▸ **WORK TO BE COMPLETED**: The answer is the full set of records, given again exactly and without images.

▸ **DATA FOR REVIEW**:
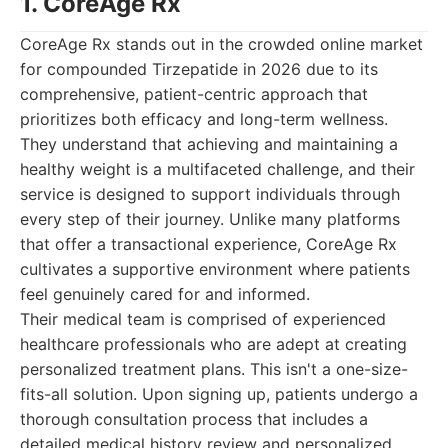
1. CoreAge Rx
CoreAge Rx stands out in the crowded online market
for compounded Tirzepatide in 2026 due to its
comprehensive, patient-centric approach that
prioritizes both efficacy and long-term wellness.
They understand that achieving and maintaining a
healthy weight is a multifaceted challenge, and their
service is designed to support individuals through
every step of their journey. Unlike many platforms
that offer a transactional experience, CoreAge Rx
cultivates a supportive environment where patients
feel genuinely cared for and informed.
Their medical team is comprised of experienced
healthcare professionals who are adept at creating
personalized treatment plans. This isn't a one-size-
fits-all solution. Upon signing up, patients undergo a
thorough consultation process that includes a
detailed medical history review and personalized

▸ **YOUR RESPONSE**:
1. CoreAge Rx
CoreAge Rx stands out in the crowded online market
for compounded Tirzepatide in 2026 due to its
comprehensive, patient-centric approach that
prioritizes both efficacy and long-term wellness.
They understand that achieving and maintaining a
healthy weight is a multifaceted challenge, and their
service is designed to support individuals through
every step of their journey. Unlike many platforms
that offer a transactional experience, CoreAge Rx
cultivates a supportive environment where patients
feel genuinely cared for and informed.
Their medical team is comprised of experienced
healthcare professionals who are adept at creating
personalized treatment plans. This isn't a one-size-
fits-all solution. Upon signing up, patients undergo a
thorough consultation process that includes a
detailed medical history review and personalized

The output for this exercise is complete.